Österliche Begegnungen sind diskret
Pfarrer Michael Broch
23.04.2011 22:40

„Wer tot ist, ist tot“. Das ist unsere Erfahrung. Und nun soll da jemand vom Tod auferstanden sein. Die Auferstehung Jesu – das klingt auch noch nach zweitausend Jahren unglaublich.

 

Wie also kann ich mir das Unvorstellbare vorstellen? - Im Johannes Evangelium habe ich eine Spur entdeckt. Da hat sich Jesus nach seinem Tod seinen Freundinnen und Freunden mehrmals als Lebender zu erkennen gegeben. (Johannes 21,1-14)

 

Wenn ich die Ostergeschichten im Neuen Testament näher anschaue, dann fällt mir auf:

 

Jesus begegnet den Seinen behutsam dort, wo sie gerade sind - beim Fischen, im Garten, zuhause. Er zeigt sich ihnen in ihrem konkreten Lebensumfeld.

 

Dabei drängt er sich nicht auf, sondern lädt ein. Er überfällt sie nicht mit Forderungen, nicht zu zweifeln und endlich zu glauben. Nein, Jesus fühlt und empfindet mit ihnen. Und immer ermutigt er sie bei diesen Begegnungen: Habt keine Angst. Fürchtet euch nicht. Habt Frieden. Ich bin bei euch.

 

Und noch etwas fällt mir auf:

 

Jesus bleibt bei all diesen Begegnungen diskret. Er setzt bei seinen Freundinnen und Freunden etwas in Bewegung und entzieht sich ihnen wieder. Er lässt sie in Freiheit mit ihren neuen Erfahrungen umgehen.

 

All diesen Begegnungen gemeinsam ist das: Jesu Jüngerinnen und Jünger machen eine für sie lebenswichtige Erfahrung – Jesus ist nicht im Tod geblieben. Er lebt.

 

Wenn ich dem nachspüre, was das mit mir macht, dann denke ich an einen Menschen, den ich sehr gern habe, der aber weg ist und den ich vermisse. Ich kann es kaum erwarten, bis wir uns wieder sehen. Dabei mache ich die beglückende Erfahrung, dass wir uns – bei aller räumlichen Trennung – innerlich sehr nahe sind: im Geist, im Herzen, in allen Empfindungen und Gefühlen, die wir füreinander haben. Nahe auch, wenn wir im Gebet aneinander denken und uns so verbunden wissen. Er ist da, ohne wirklich da zu sein. Diskret, ohne einander festhalten zu wollen. – Aber auf einmal ist sie wieder weg – diese wunderbare innere Schau.
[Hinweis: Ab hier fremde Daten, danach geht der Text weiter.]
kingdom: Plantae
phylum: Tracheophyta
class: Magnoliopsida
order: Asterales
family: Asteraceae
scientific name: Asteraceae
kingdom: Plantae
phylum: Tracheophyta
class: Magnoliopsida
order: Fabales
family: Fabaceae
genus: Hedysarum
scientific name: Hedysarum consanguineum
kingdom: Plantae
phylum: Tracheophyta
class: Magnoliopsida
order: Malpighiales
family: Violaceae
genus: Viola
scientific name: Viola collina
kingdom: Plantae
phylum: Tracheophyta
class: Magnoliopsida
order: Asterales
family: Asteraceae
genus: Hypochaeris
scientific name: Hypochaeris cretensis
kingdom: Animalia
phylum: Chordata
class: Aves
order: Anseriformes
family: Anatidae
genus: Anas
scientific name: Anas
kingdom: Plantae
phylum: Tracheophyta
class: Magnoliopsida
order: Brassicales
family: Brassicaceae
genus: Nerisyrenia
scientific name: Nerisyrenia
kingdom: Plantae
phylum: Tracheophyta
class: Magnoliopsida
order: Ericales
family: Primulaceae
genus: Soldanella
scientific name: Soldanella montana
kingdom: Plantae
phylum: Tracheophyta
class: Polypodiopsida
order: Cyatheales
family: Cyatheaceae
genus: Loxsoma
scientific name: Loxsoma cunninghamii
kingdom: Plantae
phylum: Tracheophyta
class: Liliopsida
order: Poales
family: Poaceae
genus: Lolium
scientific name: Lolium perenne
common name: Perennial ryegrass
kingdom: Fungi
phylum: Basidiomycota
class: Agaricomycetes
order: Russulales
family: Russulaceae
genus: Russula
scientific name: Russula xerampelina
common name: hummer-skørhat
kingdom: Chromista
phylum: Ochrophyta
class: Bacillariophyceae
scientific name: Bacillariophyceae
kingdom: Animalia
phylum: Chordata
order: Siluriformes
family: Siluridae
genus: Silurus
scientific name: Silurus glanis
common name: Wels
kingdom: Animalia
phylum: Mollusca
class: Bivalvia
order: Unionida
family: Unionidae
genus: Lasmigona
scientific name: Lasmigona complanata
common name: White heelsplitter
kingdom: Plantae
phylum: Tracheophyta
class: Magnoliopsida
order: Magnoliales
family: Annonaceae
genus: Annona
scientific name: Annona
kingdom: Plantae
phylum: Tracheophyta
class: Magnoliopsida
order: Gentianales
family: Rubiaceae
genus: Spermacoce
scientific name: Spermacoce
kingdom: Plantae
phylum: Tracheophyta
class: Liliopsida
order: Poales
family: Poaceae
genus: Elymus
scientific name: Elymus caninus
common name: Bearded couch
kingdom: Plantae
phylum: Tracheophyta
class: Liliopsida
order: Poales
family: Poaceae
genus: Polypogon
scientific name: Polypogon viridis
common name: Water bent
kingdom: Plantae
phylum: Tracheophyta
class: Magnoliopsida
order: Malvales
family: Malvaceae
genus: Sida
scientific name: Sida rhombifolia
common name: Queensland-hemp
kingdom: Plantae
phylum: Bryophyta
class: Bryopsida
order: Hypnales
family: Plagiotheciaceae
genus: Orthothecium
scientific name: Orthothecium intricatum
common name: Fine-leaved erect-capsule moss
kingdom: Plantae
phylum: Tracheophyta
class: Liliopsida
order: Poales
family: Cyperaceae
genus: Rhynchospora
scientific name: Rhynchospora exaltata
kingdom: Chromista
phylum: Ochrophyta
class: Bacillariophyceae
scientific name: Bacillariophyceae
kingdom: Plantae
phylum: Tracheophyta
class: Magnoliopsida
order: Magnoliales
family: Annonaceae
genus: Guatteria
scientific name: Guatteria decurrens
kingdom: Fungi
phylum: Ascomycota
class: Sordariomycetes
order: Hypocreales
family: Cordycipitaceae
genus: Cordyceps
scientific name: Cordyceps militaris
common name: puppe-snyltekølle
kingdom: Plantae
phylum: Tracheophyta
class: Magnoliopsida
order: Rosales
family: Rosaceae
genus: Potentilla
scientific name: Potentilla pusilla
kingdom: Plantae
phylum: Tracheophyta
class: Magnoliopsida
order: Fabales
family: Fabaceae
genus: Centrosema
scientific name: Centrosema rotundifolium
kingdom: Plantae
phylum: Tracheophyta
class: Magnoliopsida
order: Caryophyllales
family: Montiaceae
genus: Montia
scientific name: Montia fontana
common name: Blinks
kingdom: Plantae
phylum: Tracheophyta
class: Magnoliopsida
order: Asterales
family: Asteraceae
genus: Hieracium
Und ich wünschte, dass sie bald wieder kommt.

 

Solche Erfahrungen haben immer wieder auch mit meinem Glauben zu tun. Erfahrungen, die aber nicht dort zu finden sind, wo es sensationell, laut oder schrill zugeht. Die ich aber dort machen kann, wo ich still werde und nachdenklich, wo es diskret zugeht. Also dann, wenn die äußeren Dinge innerlich werden.

 

Ich wünsche Ihnen ein gesegnetes und frohes Osterfest.